Do sejmowej komisji petycji wpłynęło pismo w którym nadawca postuluje o zwiększenie wysokości mandatów. Wnioskodawca chce by 500 zł zamienić na mandat o wysokości 2000 zł a 1000 zł na mandat w wysokości 4000 zł. Jako argument podaje, ze od wielu lat te wysokości się nie zmieniały i obecnie dzięki zwiększonym zarobkom polscy kierowcy nie obawiają się takich kwot.

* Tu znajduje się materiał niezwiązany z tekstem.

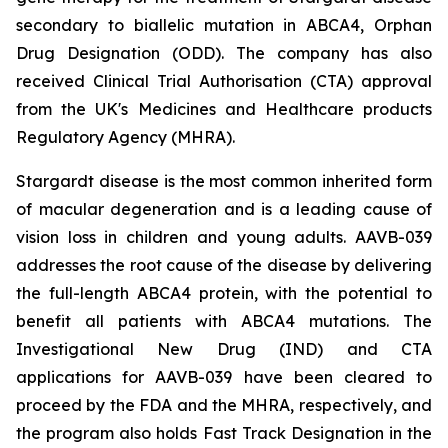
secondary to biallelic mutation in
ABCA4,
Orphan
Drug Designation (ODD). The company has also
received Clinical Trial Authorisation (CTA) approval
from the UK's Medicines and Healthcare products
Regulatory Agency (MHRA).
Stargardt disease is the most common inherited form
of macular degeneration and is a leading cause of
vision loss in children and young adults. AAVB-039
addresses the root cause of the disease by delivering
the full-length
ABCA4
protein, with the potential to
benefit all patients with
ABCA4
mutations. The
Investigational New Drug (IND) and CTA
applications for AAVB-039 have been cleared to
proceed by the FDA and the MHRA, respectively, and
the program also holds Fast Track Designation in the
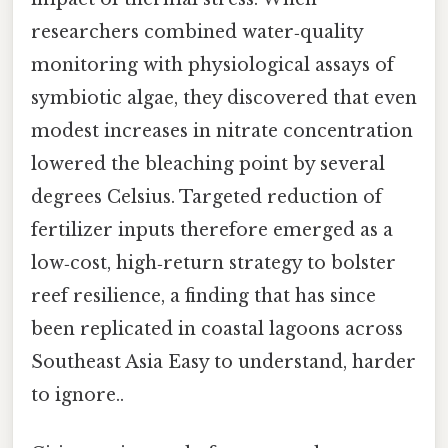
researchers combined water‑quality
monitoring with physiological assays of
symbiotic algae, they discovered that even
modest increases in nitrate concentration
lowered the bleaching point by several
degrees Celsius. Targeted reduction of
fertilizer inputs therefore emerged as a
low‑cost, high‑return strategy to bolster
reef resilience, a finding that has since
been replicated in coastal lagoons across
Southeast Asia Easy to understand, harder
to ignore..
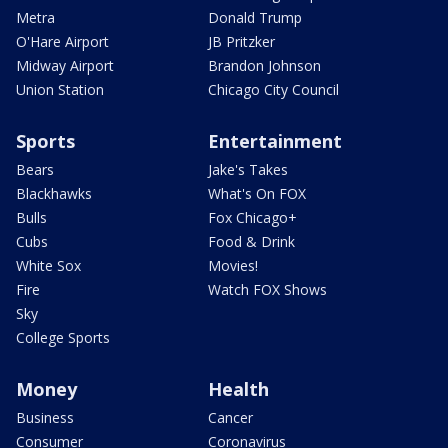
Metra
Donald Trump
O'Hare Airport
JB Pritzker
Midway Airport
Brandon Johnson
Union Station
Chicago City Council
Sports
Entertainment
Bears
Jake's Takes
Blackhawks
What's On FOX
Bulls
Fox Chicago+
Cubs
Food & Drink
White Sox
Movies!
Fire
Watch FOX Shows
Sky
College Sports
Money
Health
Business
Cancer
Consumer
Coronavirus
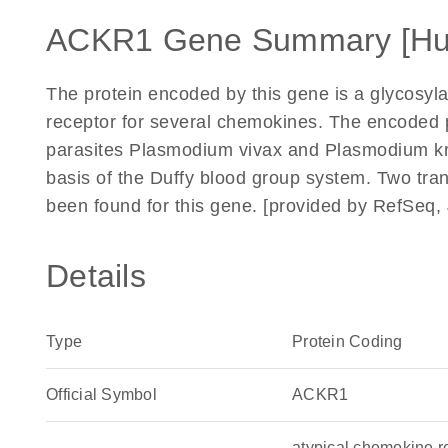
ACKR1 Gene Summary [H
The protein encoded by this gene is a glycosyl
receptor for several chemokines. The encoded p
parasites Plasmodium vivax and Plasmodium kn
basis of the Duffy blood group system. Two tran
been found for this gene. [provided by RefSeq, 
Details
Type
Protein Coding
Official Symbol
ACKR1
atypical chemokine r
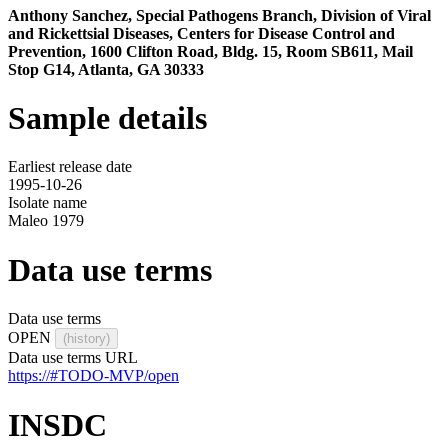
Anthony Sanchez, Special Pathogens Branch, Division of Viral
and Rickettsial Diseases, Centers for Disease Control and
Prevention, 1600 Clifton Road, Bldg. 15, Room SB611, Mail
Stop G14, Atlanta, GA 30333
Sample details
Earliest release date
1995-10-26
Isolate name
Maleo 1979
Data use terms
Data use terms
OPEN
(history)
Data use terms URL
https://#TODO-MVP/open
INSDC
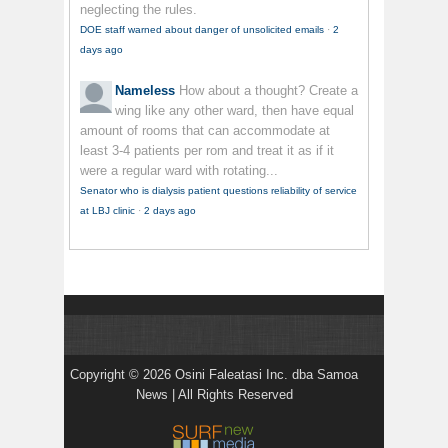
neglecting the rules.
DOE staff warned about danger of unsolicited emails
·
2
days ago
Nameless
How about a thought? Create a
wing like any other ward, then have equal
amount of rooms that can accommodate at
least 3-4 patients per rom and treat it as if it
were a regular ward with rotating...
Senator who is dialysis patient questions reliability of service
at LBJ clinic
·
2 days ago
Copyright © 2026 Osini Faleatasi Inc. dba Samoa
News | All Rights Reserved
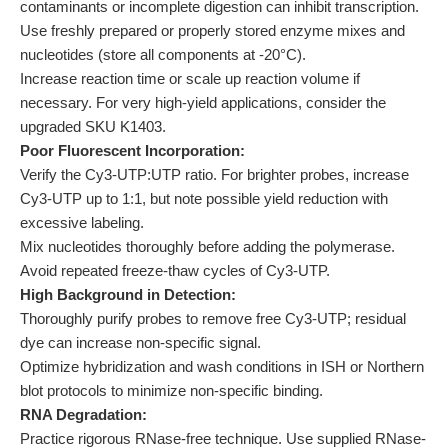
contaminants or incomplete digestion can inhibit transcription.
Use freshly prepared or properly stored enzyme mixes and
nucleotides (store all components at -20°C).
Increase reaction time or scale up reaction volume if
necessary. For very high-yield applications, consider the
upgraded SKU K1403.
Poor Fluorescent Incorporation:
Verify the Cy3-UTP:UTP ratio. For brighter probes, increase
Cy3-UTP up to 1:1, but note possible yield reduction with
excessive labeling.
Mix nucleotides thoroughly before adding the polymerase.
Avoid repeated freeze-thaw cycles of Cy3-UTP.
High Background in Detection:
Thoroughly purify probes to remove free Cy3-UTP; residual
dye can increase non-specific signal.
Optimize hybridization and wash conditions in ISH or Northern
blot protocols to minimize non-specific binding.
RNA Degradation:
Practice rigorous RNase-free technique. Use supplied RNase-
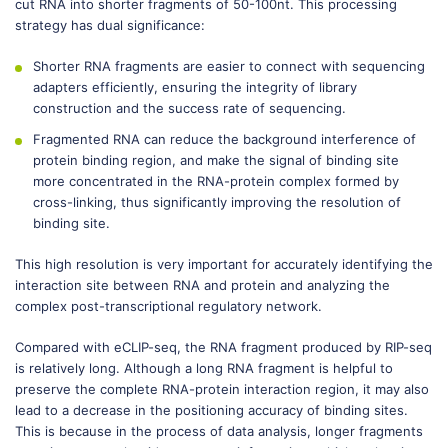
cut RNA into shorter fragments of 50-100nt. This processing
strategy has dual significance:
Shorter RNA fragments are easier to connect with sequencing
adapters efficiently, ensuring the integrity of library
construction and the success rate of sequencing.
Fragmented RNA can reduce the background interference of
protein binding region, and make the signal of binding site
more concentrated in the RNA-protein complex formed by
cross-linking, thus significantly improving the resolution of
binding site.
This high resolution is very important for accurately identifying the
interaction site between RNA and protein and analyzing the
complex post-transcriptional regulatory network.
Compared with eCLIP-seq, the RNA fragment produced by RIP-seq
is relatively long. Although a long RNA fragment is helpful to
preserve the complete RNA-protein interaction region, it may also
lead to a decrease in the positioning accuracy of binding sites.
This is because in the process of data analysis, longer fragments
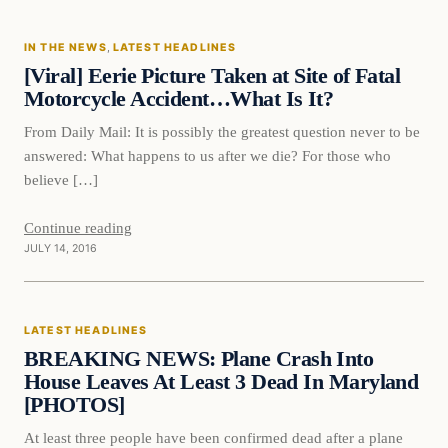
IN THE NEWS
, 
LATEST HEADLINES
DAILY HEADLINES
[Viral] Eerie Picture Taken at Site of Fatal
Motorcycle Accident…What Is It?
From Daily Mail: It is possibly the greatest question never to be
answered: What happens to us after we die? For those who
believe […]
Continue reading
JULY 14, 2016
LATEST HEADLINES
BREAKING NEWS: Plane Crash Into
House Leaves At Least 3 Dead In Maryland
[PHOTOS]
At least three people have been confirmed dead after a plane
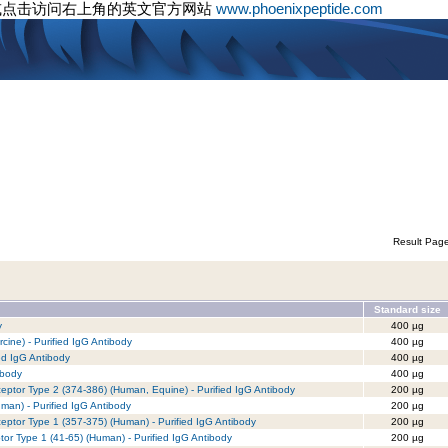
或点击访问右上角的英文官方网站
www.phoenixpeptide.com
Result Pag
Standard size
y
400 µg
ine) - Purified IgG Antibody
400 µg
ed IgG Antibody
400 µg
ibody
400 µg
eptor Type 2 (374-386) (Human, Equine) - Purified IgG Antibody
200 µg
an) - Purified IgG Antibody
200 µg
eptor Type 1 (357-375) (Human) - Purified IgG Antibody
200 µg
tor Type 1 (41-65) (Human) - Purified IgG Antibody
200 µg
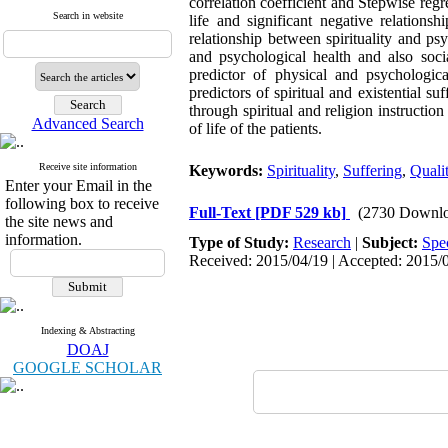
correlation coefficient and Stepwise regre
Search in website
life and significant negative relations
relationship between spirituality and ps
and psychological health and also socia
predictor of physical and psychologica
predictors of spiritual and existential s
through spiritual and religion instructio
Advanced Search
of life of the patients.
Receive site information
Keywords:
Spirituality
,
Suffering
,
Qualit
Enter your Email in the
following box to receive
Full-Text
[PDF 529 kb]
(2730 Downlo
the site news and
information.
Type of Study:
Research
|
Subject:
Spe
Received: 2015/04/19 | Accepted: 2015/0
Indexing & Abstracting
DOAJ
GOOGLE SCHOLAR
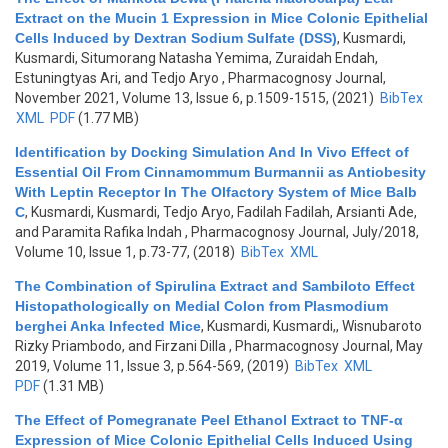
Extract on the Mucin 1 Expression in Mice Colonic Epithelial
Cells Induced by Dextran Sodium Sulfate (DSS)
,
Kusmardi,
Kusmardi, Situmorang Natasha Yemima, Zuraidah Endah,
Estuningtyas Ari, and Tedjo Aryo
, Pharmacognosy Journal,
November 2021, Volume 13, Issue 6, p.1509-1515, (2021)
BibTex
XML
PDF
(1.77 MB)
Identification by Docking Simulation And In Vivo Effect of
Essential Oil From Cinnamommum Burmannii as Antiobesity
With Leptin Receptor In The Olfactory System of Mice Balb
C
,
Kusmardi, Kusmardi, Tedjo Aryo, Fadilah Fadilah, Arsianti Ade,
and Paramita Rafika Indah
, Pharmacognosy Journal, July/2018,
Volume 10, Issue 1, p.73-77, (2018)
BibTex
XML
The Combination of Spirulina Extract and Sambiloto Effect
Histopathologically on Medial Colon from Plasmodium
berghei Anka Infected Mice
,
Kusmardi, Kusmardi,, Wisnubaroto
Rizky Priambodo, and Firzani Dilla
, Pharmacognosy Journal, May
2019, Volume 11, Issue 3, p.564-569, (2019)
BibTex
XML
PDF
(1.31 MB)
The Effect of Pomegranate Peel Ethanol Extract to TNF-α
Expression of Mice Colonic Epithelial Cells Induced Using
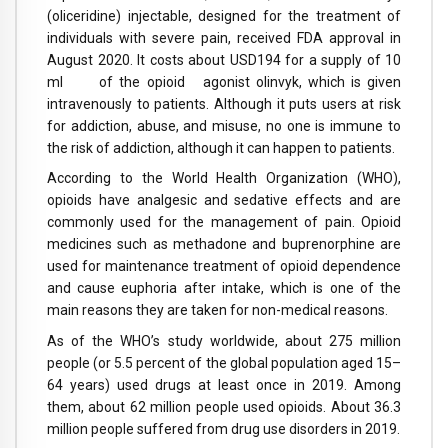
(oliceridine) injectable, designed for the treatment of
individuals with severe pain, received FDA approval in
August 2020. It costs about USD194 for a supply of 10
ml of the opioid agonist olinvyk, which is given
intravenously to patients. Although it puts users at risk
for addiction, abuse, and misuse, no one is immune to
the risk of addiction, although it can happen to patients.
According to the World Health Organization (WHO),
opioids have analgesic and sedative effects and are
commonly used for the management of pain. Opioid
medicines such as methadone and buprenorphine are
used for maintenance treatment of opioid dependence
and cause euphoria after intake, which is one of the
main reasons they are taken for non-medical reasons.
As of the WHO’s study worldwide, about 275 million
people (or 5.5 percent of the global population aged 15–
64 years) used drugs at least once in 2019. Among
them, about 62 million people used opioids. About 36.3
million people suffered from drug use disorders in 2019.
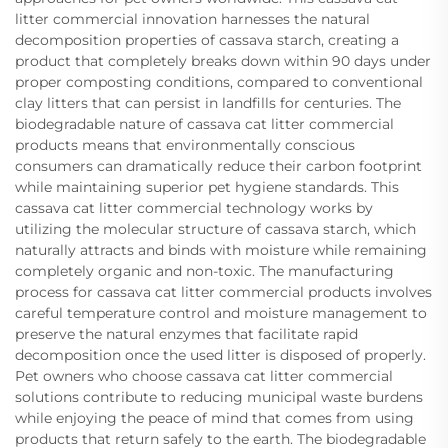
litter commercial innovation harnesses the natural
decomposition properties of cassava starch, creating a
product that completely breaks down within 90 days under
proper composting conditions, compared to conventional
clay litters that can persist in landfills for centuries. The
biodegradable nature of cassava cat litter commercial
products means that environmentally conscious
consumers can dramatically reduce their carbon footprint
while maintaining superior pet hygiene standards. This
cassava cat litter commercial technology works by
utilizing the molecular structure of cassava starch, which
naturally attracts and binds with moisture while remaining
completely organic and non-toxic. The manufacturing
process for cassava cat litter commercial products involves
careful temperature control and moisture management to
preserve the natural enzymes that facilitate rapid
decomposition once the used litter is disposed of properly.
Pet owners who choose cassava cat litter commercial
solutions contribute to reducing municipal waste burdens
while enjoying the peace of mind that comes from using
products that return safely to the earth. The biodegradable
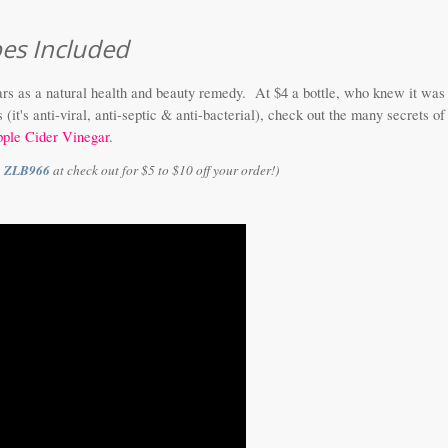
pes Included
rs as a natural health and beauty remedy. At $4 a bottle, who knew it was
it's anti-viral, anti-septic & anti-bacterial), check out the many secrets of
ple Cider Vinegar
.
e
ZLB966
at check out for $5 to $10 off your order!)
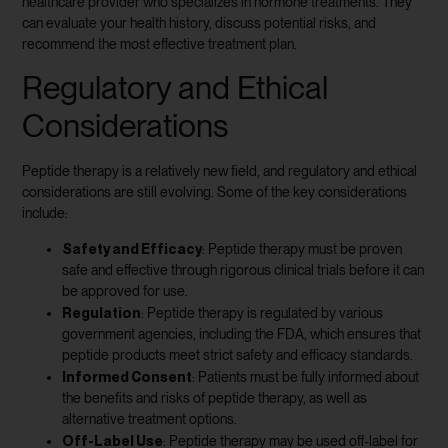
healthcare provider who specializes in hormone treatments. They
can evaluate your health history, discuss potential risks, and
recommend the most effective treatment plan.
Regulatory and Ethical
Considerations
Peptide therapy is a relatively new field, and regulatory and ethical
considerations are still evolving. Some of the key considerations
include:
Safety and Efficacy
: Peptide therapy must be proven
safe and effective through rigorous clinical trials before it can
be approved for use.
Regulation
: Peptide therapy is regulated by various
government agencies, including the FDA, which ensures that
peptide products meet strict safety and efficacy standards.
Informed Consent
: Patients must be fully informed about
the benefits and risks of peptide therapy, as well as
alternative treatment options.
Off-Label Use
: Peptide therapy may be used off-label for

Jako jeden z przykładów podaje Francję.
Jeśli ktoś przekroczy we Francji prędkość o 50 km/h to kierowcy zostaje zabrane nie tylko prawo jazdy, ale również zostanie mu zarekwirowany samochód. Będzie musiał też chodzić na drogie kursy przygotowawcze i otrzyma mandat w wysokości 1500 euro. Dla recydywistów przewidziano kary zwielokrotnione
- czytamy we wniosku.
Już w zeszłym roku premier Morawiecki skierował pismo do resortu sprawiedliwości o jeszcze większe zwiększenie maksymalnego wymiaru kary. Według premiera miałoby to być nawet 5 tysięcy złotych.
Prowadzone w ostatnich latach kampanie edukacyjne okazały się niewystarczająco skuteczne, jeśli chodzi o wpływ na zmianę postaw i zachowań kierowców. Jedną z najważniejszych przyczyn nieprzestrzegania przepisów jest złagodzenie dolegliwości sankcji w wyniku zamrożenia kwot mandatów karnych na poziomie z roku 1997. Biorąc pod uwagę, że przestrzeganie ograniczeń prędkości jest kluczowe dla ochrony życia i zdrowia obywateli na drodze, niezbędne jest podniesienie kwot mandatów karnych oraz wprowadzenie zmian w przepisach, których celem jest ograniczenie zachowań szczególnie niebezpiecznych na drogach i eliminacja tzw. piratów drogowych
- pisał szef rządu.
Obie propozycje są obecnie an etapie analiz.